Carboplatin and Paclitaxel with or without Panitumumab in Treating Patients with Invasive Triple Negative Breast Cancer

Summary

Objectives

PRIMARY OBJECTIVE:
I. To determine the pathologic complete response (pCR) rate in patients with primary triple-receptor negative (estrogen receptor [ER]-negative, progesterone receptor [PgR]-negative, and human epidermal growth factor receptor 2 [HER2]-negative) inflammatory breast cancer (TN-IBC) by using a combination of panitumumab, carboplatin, and paclitaxel (PaCT) in comparison with carboplatin and paclitaxel (CT) followed by adriamycin and cyclophosphamide (AC) in a neoadjuvant setting.

SECONDARY OBJECTIVES:
I. To determine the disease-free survival (DFS) rates produced by either arm of trial combination treatment.
II. To determine the overall survival (OS) rates produced by either arm of trial combination treatment.
III. To determine the safety and tolerability of both arms of trial combination treatment.

EXPLORATORY OBJECTIVES:
I. To determine whether the pCR rate positively correlates with reduced nodal expression status.
II. To determine whether the pCR rate inversely correlates with arginine methylation status of epidermal growth factor receptor (EGFR).
III. To identify molecular biomarkers predictive of the pCR rate by analysis of multiplexed immunohistochemical (IHC) staining.
IV. To identify molecular biomarkers predictive of the pCR rate by genomic and proteomic analysis.
V. To determine whether the inhibition of the EGFR pathway downregulates the COX-2 pathway and mesenchymal marker.
VI. To identify cell types in tumor microenvironment that determine the response topanitumumab by single cell ribonucleic acid (RNA) sequencing.

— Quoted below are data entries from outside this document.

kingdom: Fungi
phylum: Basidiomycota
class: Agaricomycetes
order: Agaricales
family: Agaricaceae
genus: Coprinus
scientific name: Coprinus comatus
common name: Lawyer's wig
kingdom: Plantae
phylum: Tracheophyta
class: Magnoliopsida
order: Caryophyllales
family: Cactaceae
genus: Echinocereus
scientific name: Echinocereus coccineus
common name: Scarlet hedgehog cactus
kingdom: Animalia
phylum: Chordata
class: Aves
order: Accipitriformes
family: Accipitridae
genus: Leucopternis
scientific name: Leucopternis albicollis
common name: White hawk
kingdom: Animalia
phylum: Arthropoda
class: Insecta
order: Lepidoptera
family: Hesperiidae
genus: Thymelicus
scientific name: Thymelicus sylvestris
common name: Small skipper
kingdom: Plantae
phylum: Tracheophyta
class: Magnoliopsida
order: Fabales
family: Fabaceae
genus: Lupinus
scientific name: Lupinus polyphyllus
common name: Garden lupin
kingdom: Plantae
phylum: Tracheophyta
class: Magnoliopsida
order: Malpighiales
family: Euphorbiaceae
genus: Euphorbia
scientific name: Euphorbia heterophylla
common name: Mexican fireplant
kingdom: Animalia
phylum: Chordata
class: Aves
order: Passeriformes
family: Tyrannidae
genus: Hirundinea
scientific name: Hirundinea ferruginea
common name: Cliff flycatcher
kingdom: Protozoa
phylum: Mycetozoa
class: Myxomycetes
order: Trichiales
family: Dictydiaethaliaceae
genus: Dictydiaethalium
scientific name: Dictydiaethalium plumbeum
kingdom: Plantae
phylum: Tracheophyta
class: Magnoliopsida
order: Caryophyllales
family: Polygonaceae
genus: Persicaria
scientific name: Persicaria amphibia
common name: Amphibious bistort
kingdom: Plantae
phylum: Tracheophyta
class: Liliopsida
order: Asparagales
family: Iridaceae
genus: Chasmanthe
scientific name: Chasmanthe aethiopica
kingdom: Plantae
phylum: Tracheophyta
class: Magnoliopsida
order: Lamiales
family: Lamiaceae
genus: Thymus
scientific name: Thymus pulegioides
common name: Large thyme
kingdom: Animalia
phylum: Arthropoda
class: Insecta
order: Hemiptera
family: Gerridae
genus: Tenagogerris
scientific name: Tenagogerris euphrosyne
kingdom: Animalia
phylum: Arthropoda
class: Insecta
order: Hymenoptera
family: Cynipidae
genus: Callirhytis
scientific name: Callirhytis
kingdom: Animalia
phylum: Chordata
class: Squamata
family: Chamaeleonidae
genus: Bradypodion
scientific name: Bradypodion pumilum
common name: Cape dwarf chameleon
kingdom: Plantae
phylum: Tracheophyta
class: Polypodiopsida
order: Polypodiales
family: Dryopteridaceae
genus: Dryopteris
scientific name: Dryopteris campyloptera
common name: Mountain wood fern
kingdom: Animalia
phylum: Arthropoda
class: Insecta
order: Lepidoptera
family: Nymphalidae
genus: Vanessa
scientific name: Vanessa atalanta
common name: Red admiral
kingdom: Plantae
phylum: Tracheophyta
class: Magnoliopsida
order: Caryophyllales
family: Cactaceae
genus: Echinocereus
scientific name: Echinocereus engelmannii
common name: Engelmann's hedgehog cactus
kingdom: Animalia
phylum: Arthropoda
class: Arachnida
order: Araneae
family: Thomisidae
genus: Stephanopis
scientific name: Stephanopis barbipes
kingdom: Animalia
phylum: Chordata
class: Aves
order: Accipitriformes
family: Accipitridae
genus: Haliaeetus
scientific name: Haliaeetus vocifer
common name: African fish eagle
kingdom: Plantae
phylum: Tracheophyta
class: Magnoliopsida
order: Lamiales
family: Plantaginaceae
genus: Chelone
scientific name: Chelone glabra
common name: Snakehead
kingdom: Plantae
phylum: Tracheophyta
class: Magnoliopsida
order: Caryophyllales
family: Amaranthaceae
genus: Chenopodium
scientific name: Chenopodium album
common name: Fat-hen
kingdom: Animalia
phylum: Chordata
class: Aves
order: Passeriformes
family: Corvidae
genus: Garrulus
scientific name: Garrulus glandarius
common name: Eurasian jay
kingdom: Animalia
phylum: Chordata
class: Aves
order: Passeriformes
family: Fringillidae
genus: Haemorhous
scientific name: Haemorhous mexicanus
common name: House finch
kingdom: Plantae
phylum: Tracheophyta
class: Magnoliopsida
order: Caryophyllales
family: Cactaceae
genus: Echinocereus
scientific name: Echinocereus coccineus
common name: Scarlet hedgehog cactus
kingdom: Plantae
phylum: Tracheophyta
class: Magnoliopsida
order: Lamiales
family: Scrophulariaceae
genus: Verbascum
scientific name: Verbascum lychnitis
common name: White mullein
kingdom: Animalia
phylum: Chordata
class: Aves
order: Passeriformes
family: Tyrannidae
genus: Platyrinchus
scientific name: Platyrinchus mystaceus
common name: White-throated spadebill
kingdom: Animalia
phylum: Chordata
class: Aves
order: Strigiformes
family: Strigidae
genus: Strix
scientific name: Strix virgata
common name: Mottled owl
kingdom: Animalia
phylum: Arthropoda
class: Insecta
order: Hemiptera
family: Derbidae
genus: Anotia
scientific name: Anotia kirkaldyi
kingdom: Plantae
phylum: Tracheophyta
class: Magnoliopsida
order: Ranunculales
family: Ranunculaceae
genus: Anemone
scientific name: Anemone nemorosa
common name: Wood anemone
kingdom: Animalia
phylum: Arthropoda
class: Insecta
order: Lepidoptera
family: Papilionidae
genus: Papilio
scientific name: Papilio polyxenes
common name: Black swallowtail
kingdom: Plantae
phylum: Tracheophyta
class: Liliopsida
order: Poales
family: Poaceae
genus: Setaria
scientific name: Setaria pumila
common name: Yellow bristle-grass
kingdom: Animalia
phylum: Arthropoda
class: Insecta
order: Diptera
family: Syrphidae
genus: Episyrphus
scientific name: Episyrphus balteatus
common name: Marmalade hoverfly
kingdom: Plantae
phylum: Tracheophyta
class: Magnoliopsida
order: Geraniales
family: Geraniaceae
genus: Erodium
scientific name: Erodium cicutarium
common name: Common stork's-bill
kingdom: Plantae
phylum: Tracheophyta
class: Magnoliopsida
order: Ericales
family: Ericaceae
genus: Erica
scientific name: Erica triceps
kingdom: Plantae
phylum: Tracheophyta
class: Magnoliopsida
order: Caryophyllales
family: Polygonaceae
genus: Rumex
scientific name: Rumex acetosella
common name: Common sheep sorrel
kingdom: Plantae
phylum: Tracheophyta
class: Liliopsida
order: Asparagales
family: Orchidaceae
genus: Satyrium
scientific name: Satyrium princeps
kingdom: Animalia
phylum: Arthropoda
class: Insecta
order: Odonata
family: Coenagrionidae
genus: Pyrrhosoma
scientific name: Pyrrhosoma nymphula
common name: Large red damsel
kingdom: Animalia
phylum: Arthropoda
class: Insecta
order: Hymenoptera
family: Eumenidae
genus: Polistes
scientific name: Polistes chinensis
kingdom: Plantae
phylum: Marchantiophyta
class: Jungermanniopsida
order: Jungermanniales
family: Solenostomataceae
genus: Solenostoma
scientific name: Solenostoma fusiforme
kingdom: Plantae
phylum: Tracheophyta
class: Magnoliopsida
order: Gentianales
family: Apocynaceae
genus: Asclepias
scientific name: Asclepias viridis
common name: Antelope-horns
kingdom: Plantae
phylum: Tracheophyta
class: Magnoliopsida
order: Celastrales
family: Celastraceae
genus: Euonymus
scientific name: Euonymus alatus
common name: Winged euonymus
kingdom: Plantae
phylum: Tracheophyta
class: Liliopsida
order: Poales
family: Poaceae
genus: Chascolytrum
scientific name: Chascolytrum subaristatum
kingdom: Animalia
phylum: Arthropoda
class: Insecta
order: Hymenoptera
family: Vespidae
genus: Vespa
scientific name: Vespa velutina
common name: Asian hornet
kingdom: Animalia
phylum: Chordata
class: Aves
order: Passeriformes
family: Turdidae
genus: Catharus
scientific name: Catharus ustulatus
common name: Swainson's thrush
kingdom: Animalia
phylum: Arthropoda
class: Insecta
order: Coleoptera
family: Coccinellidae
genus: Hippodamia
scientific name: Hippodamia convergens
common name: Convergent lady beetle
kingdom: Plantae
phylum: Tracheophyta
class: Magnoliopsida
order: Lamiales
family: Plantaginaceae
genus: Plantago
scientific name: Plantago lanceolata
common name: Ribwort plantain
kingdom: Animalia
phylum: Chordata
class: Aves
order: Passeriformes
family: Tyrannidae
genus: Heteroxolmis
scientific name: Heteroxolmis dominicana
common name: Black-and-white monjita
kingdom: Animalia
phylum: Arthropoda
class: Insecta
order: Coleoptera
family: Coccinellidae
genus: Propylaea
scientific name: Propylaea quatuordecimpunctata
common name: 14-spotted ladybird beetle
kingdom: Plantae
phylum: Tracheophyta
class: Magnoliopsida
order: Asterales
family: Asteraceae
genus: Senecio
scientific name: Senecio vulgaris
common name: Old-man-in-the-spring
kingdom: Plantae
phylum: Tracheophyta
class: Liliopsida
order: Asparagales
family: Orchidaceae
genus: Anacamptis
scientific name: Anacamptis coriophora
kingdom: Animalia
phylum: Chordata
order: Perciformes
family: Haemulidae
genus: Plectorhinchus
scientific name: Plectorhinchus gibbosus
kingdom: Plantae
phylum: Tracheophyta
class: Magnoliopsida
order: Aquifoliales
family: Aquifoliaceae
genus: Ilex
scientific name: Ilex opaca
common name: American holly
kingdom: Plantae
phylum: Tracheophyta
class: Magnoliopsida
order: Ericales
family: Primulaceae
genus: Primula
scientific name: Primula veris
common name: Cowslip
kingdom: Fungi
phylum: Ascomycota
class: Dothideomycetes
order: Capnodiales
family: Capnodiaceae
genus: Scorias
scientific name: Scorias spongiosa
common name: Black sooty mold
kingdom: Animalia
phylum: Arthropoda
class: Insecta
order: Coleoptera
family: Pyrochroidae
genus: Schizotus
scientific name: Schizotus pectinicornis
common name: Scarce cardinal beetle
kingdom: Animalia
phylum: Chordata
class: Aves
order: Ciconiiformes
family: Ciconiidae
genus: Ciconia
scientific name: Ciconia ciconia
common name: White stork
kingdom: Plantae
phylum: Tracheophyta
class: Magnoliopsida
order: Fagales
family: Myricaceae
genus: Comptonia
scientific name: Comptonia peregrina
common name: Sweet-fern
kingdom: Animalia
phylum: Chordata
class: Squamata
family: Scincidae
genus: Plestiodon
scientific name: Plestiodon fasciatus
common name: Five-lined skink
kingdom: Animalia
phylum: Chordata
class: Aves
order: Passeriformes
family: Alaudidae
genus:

OUTLINE: Patients are randomized into 1 of 2 groups.

GROUP A: Patients receive panitumumab intravenously (IV) over 1 hour on day 1 of cycle 0 and over 30 minutes on days 1, 8, and 15 of cycles 1-4. Patients also receive paclitaxel IV over 1-3 hours on days 1, 8, and 15 of cycles 1-4, and carboplatin IV over 30 minutes on day 1 of cycles 1-4. Patients then receive standard of care doxorubicin IV over 90 minutes and cyclophosphamide IV over 90 minutes on day 1 of cycles 5-8. Treatment repeats every 21 days for up to 4 cycles (cycles 1-4) and then every 14-21 days for up to 4 cycles (cycles 5-8) in the absence of disease progression or unexpected toxicity.

GROUP B: Patients receive paclitaxel, carboplatin, doxorubicin, and cyclophosphamide as in Group A. Treatment repeats every 21 days for up to 4 cycles (cycles 1-4) and then every 14-21 days for up to 4 cycles (cycles 5-8) in the absence of disease progression or unexpected toxicity.

After completion of study treatment, patients are followed up at 1 month and then annually for at least 5 years.